» **Request**
Only an exact repetition of the lines from the one holding "focal_mm: 5.6" to the end of the data is wanted, with pictures left out.

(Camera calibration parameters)
=== Begin Enclosure ===
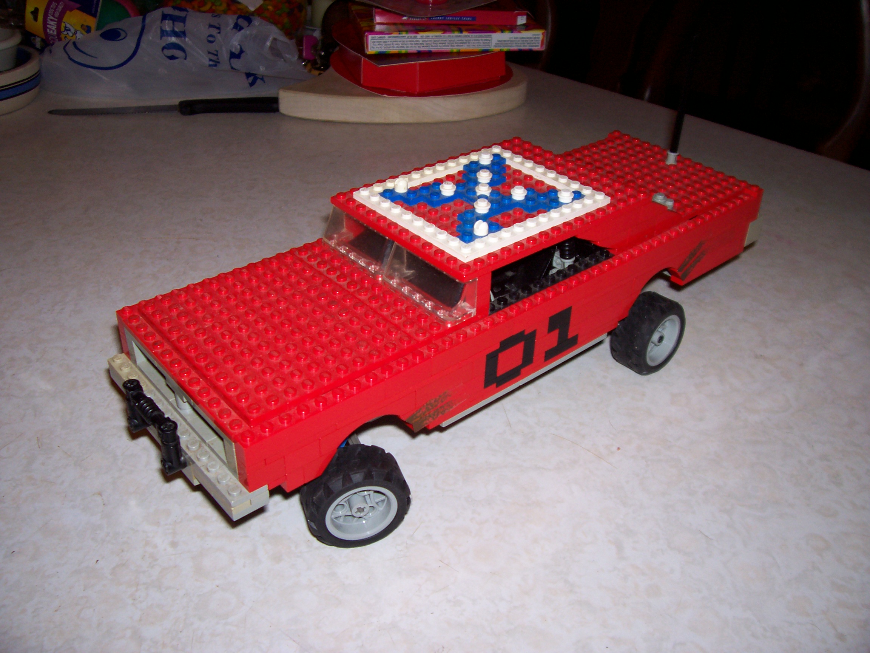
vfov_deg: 41.8
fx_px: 855
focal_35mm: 34
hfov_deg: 54.0
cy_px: 326
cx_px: 435
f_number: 2.7
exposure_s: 1/64
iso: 80
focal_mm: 5.6
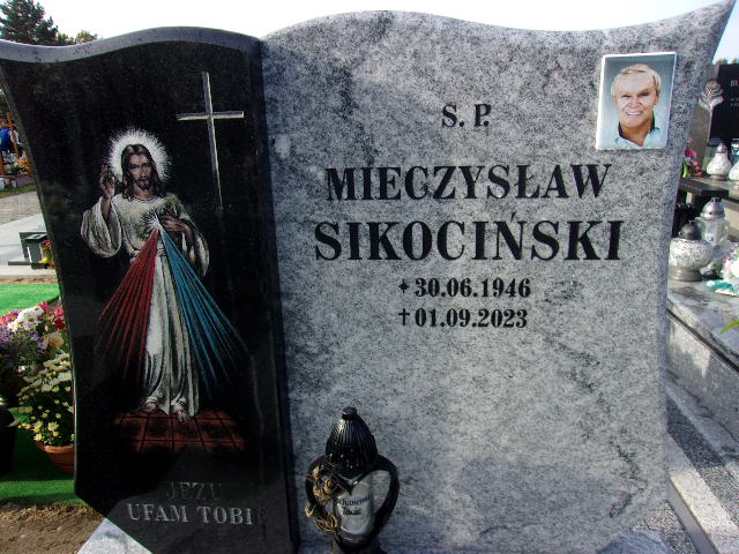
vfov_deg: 51.4
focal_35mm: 27
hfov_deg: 65.3
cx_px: 370
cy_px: 277
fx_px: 576
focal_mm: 4.9
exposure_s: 1/34
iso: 80
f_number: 10.4
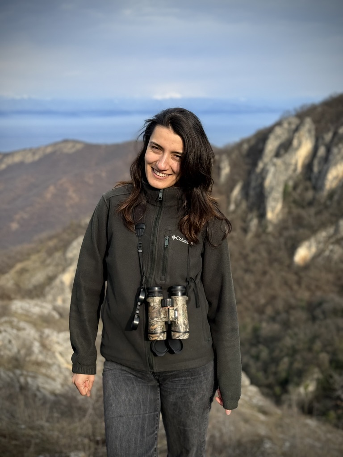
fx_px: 634
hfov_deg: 30.3
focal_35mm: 48
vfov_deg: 39.7
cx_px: 172
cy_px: 228
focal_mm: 6.76
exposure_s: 1/1931
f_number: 1.78
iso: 64
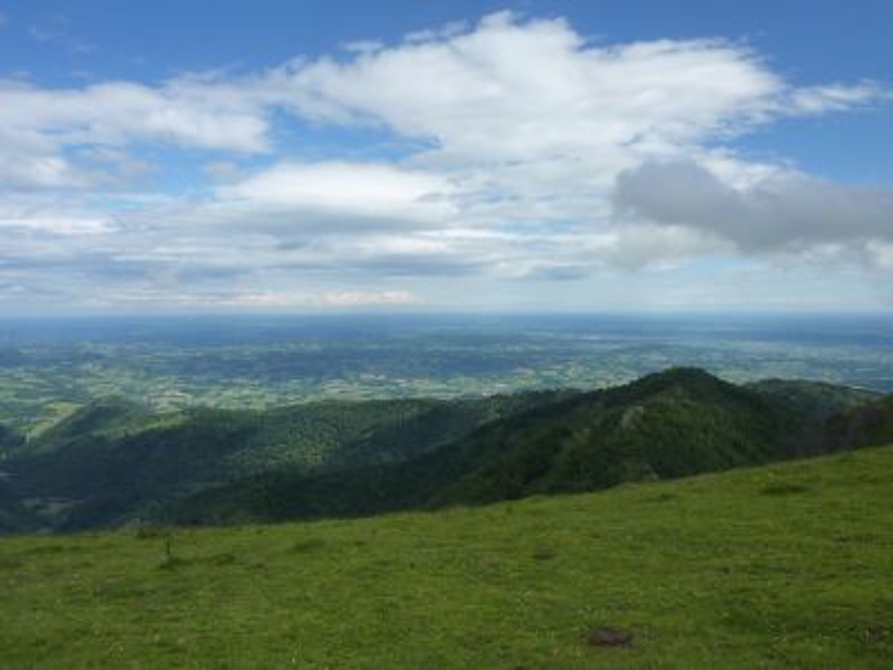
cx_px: 446
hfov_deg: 69.4
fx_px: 645
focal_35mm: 25
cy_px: 335
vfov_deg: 54.9
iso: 125
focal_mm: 4.1
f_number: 5
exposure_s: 1/500
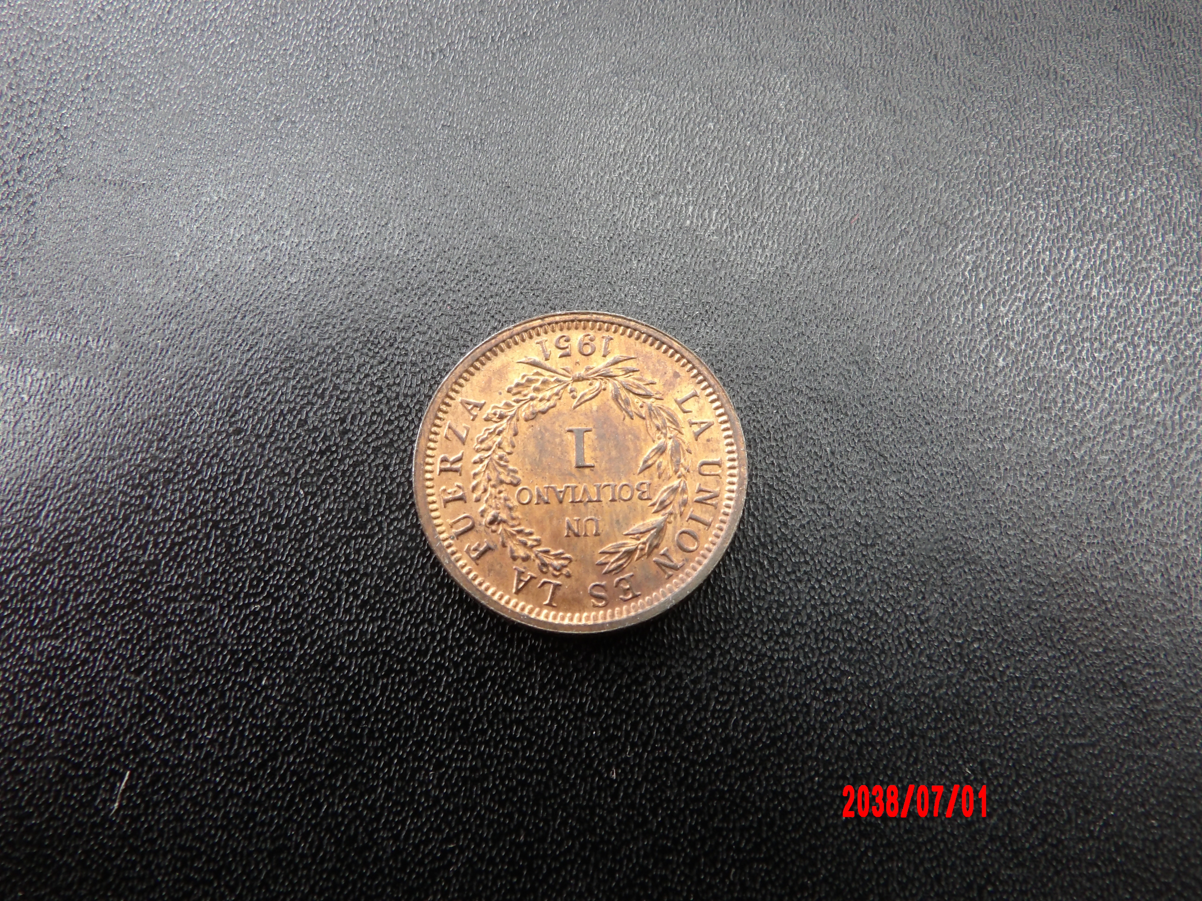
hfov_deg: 54.0
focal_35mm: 34
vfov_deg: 41.8
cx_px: 601
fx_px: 1181
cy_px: 450
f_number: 4.5
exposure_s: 1/17
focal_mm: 6.2
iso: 200
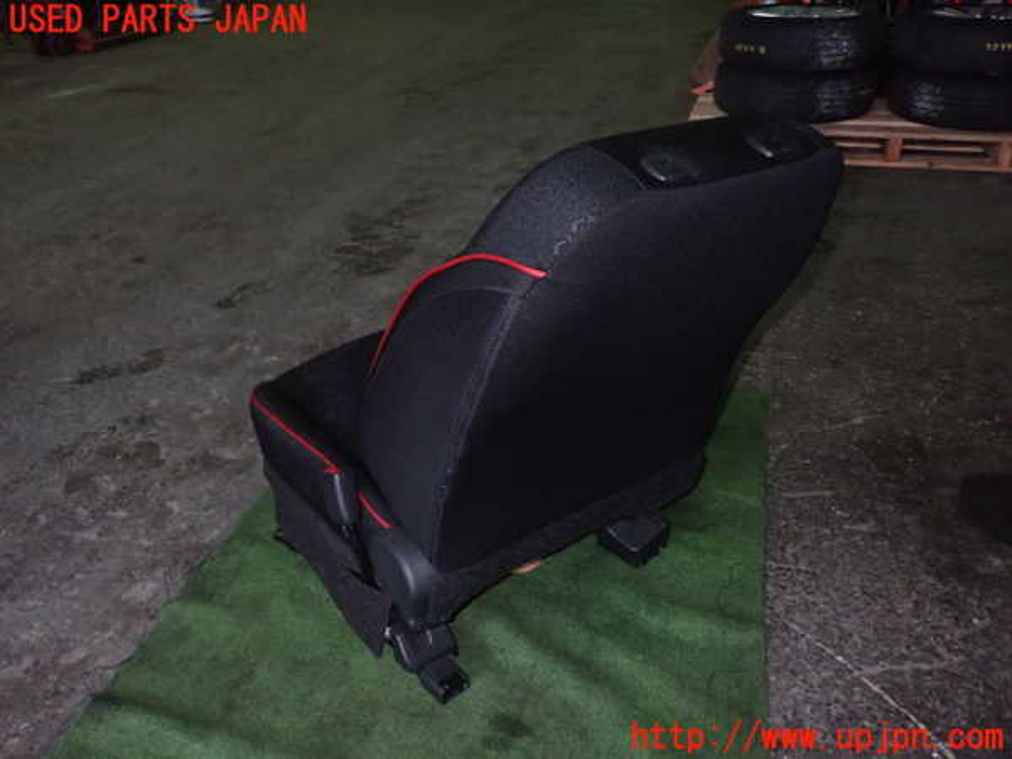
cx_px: 506
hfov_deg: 60.0
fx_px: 877
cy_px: 380
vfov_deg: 46.8
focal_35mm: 30
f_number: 6.3
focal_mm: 5.4
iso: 800
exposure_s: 1/30
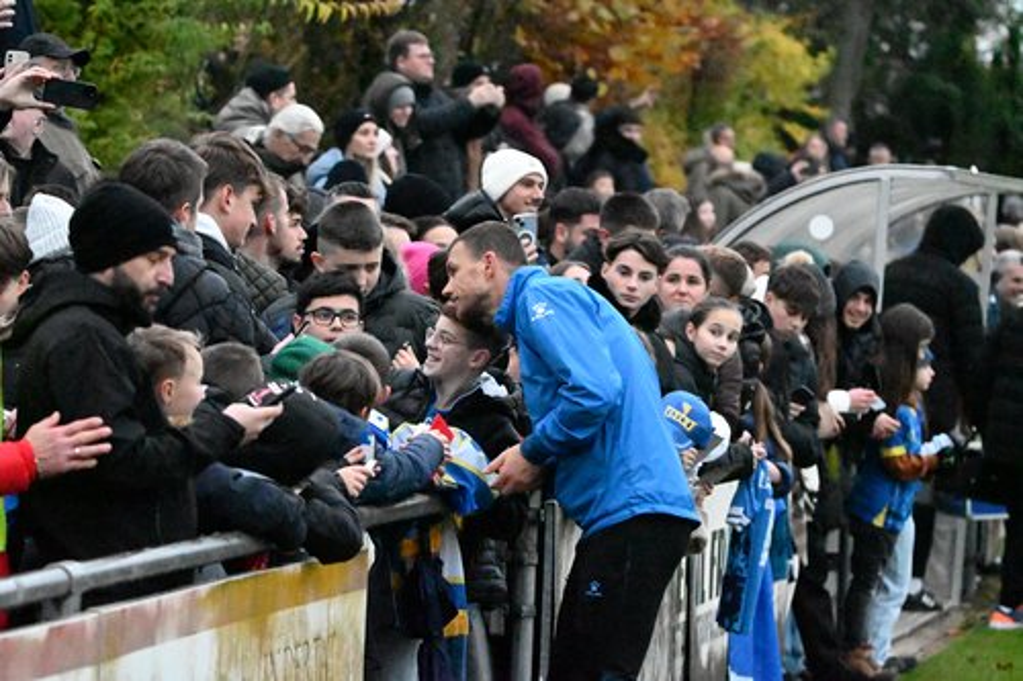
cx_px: 512
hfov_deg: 9.2
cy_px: 340
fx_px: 6391
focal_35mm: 225
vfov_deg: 6.1
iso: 51200
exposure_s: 1/2500
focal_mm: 150
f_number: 5
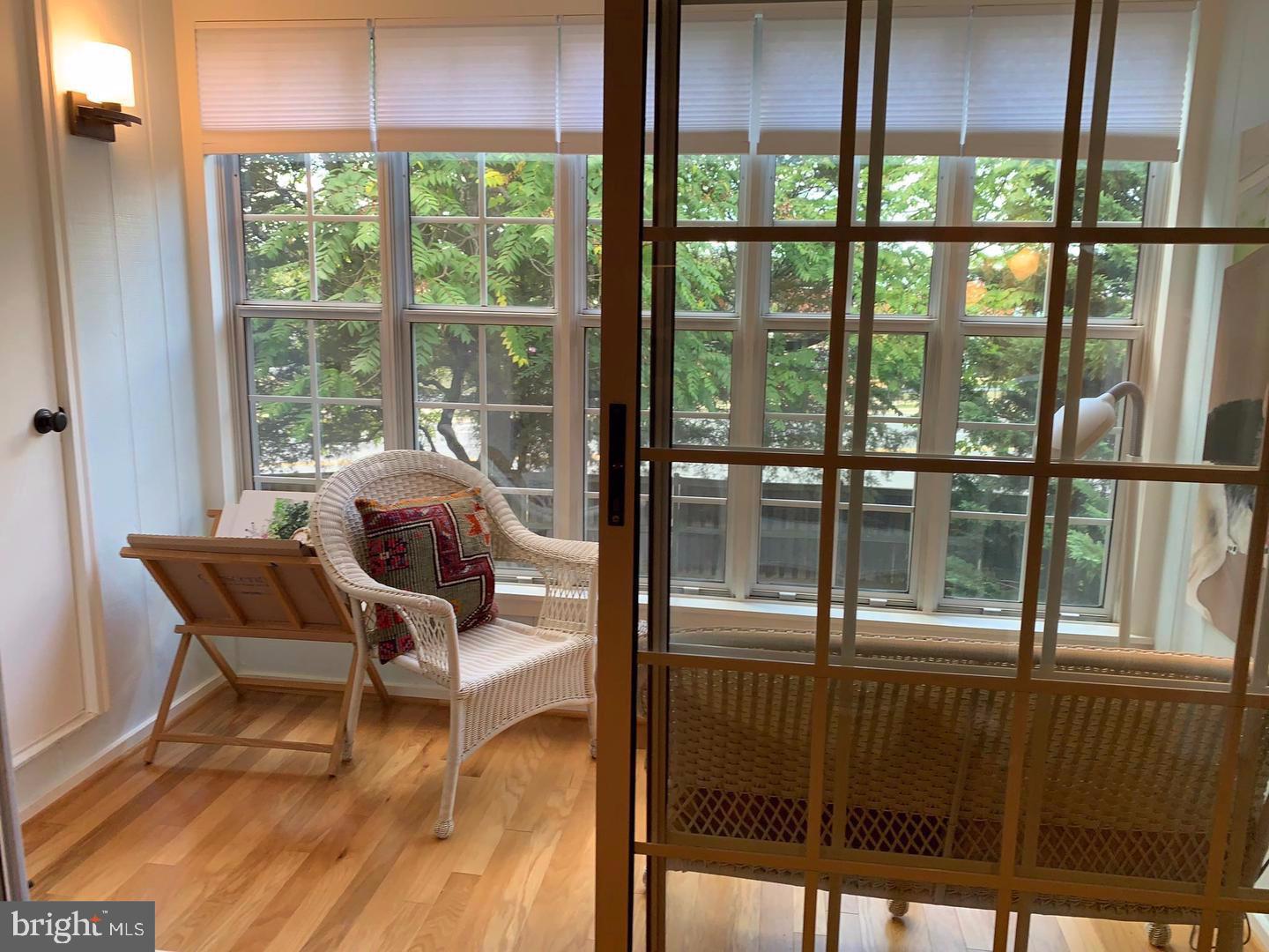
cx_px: 634
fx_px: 953
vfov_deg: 53.1
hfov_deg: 67.3
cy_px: 476
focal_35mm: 26
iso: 50
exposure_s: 1/60
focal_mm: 4.25
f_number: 1.8
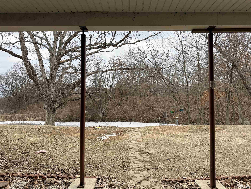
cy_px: 94
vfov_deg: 56.8
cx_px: 126
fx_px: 174
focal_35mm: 24
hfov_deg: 71.6
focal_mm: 6.76
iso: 80
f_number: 1.78
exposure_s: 1/1005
=== End Enclosure ===
» **Solved exercise**
focal_mm: 5.6
vfov_deg: 51.4
focal_35mm: 27
hfov_deg: 65.3
cx_px: 370
cy_px: 277
fx_px: 576
focal_mm: 4.9
exposure_s: 1/34
iso: 80
f_number: 10.4
fx_px: 634
hfov_deg: 30.3
focal_35mm: 48
vfov_deg: 39.7
cx_px: 172
cy_px: 228
focal_mm: 6.76
exposure_s: 1/1931
f_number: 1.78
iso: 64
cx_px: 446
hfov_deg: 69.4
fx_px: 645
focal_35mm: 25
cy_px: 335
vfov_deg: 54.9
iso: 125
focal_mm: 4.1
f_number: 5
exposure_s: 1/500
hfov_deg: 54.0
focal_35mm: 34
vfov_deg: 41.8
cx_px: 601
fx_px: 1181
cy_px: 450
f_number: 4.5
exposure_s: 1/17
focal_mm: 6.2
iso: 200
cx_px: 506
hfov_deg: 60.0
fx_px: 877
cy_px: 380
vfov_deg: 46.8
focal_35mm: 30
f_number: 6.3
focal_mm: 5.4
iso: 800
exposure_s: 1/30
cx_px: 512
hfov_deg: 9.2
cy_px: 340
fx_px: 6391
focal_35mm: 225
vfov_deg: 6.1
iso: 51200
exposure_s: 1/2500
focal_mm: 150
f_number: 5
cx_px: 634
fx_px: 953
vfov_deg: 53.1
hfov_deg: 67.3
cy_px: 476
focal_35mm: 26
iso: 50
exposure_s: 1/60
focal_mm: 4.25
f_number: 1.8
cy_px: 94
vfov_deg: 56.8
cx_px: 126
fx_px: 174
focal_35mm: 24
hfov_deg: 71.6
focal_mm: 6.76
iso: 80
f_number: 1.78
exposure_s: 1/1005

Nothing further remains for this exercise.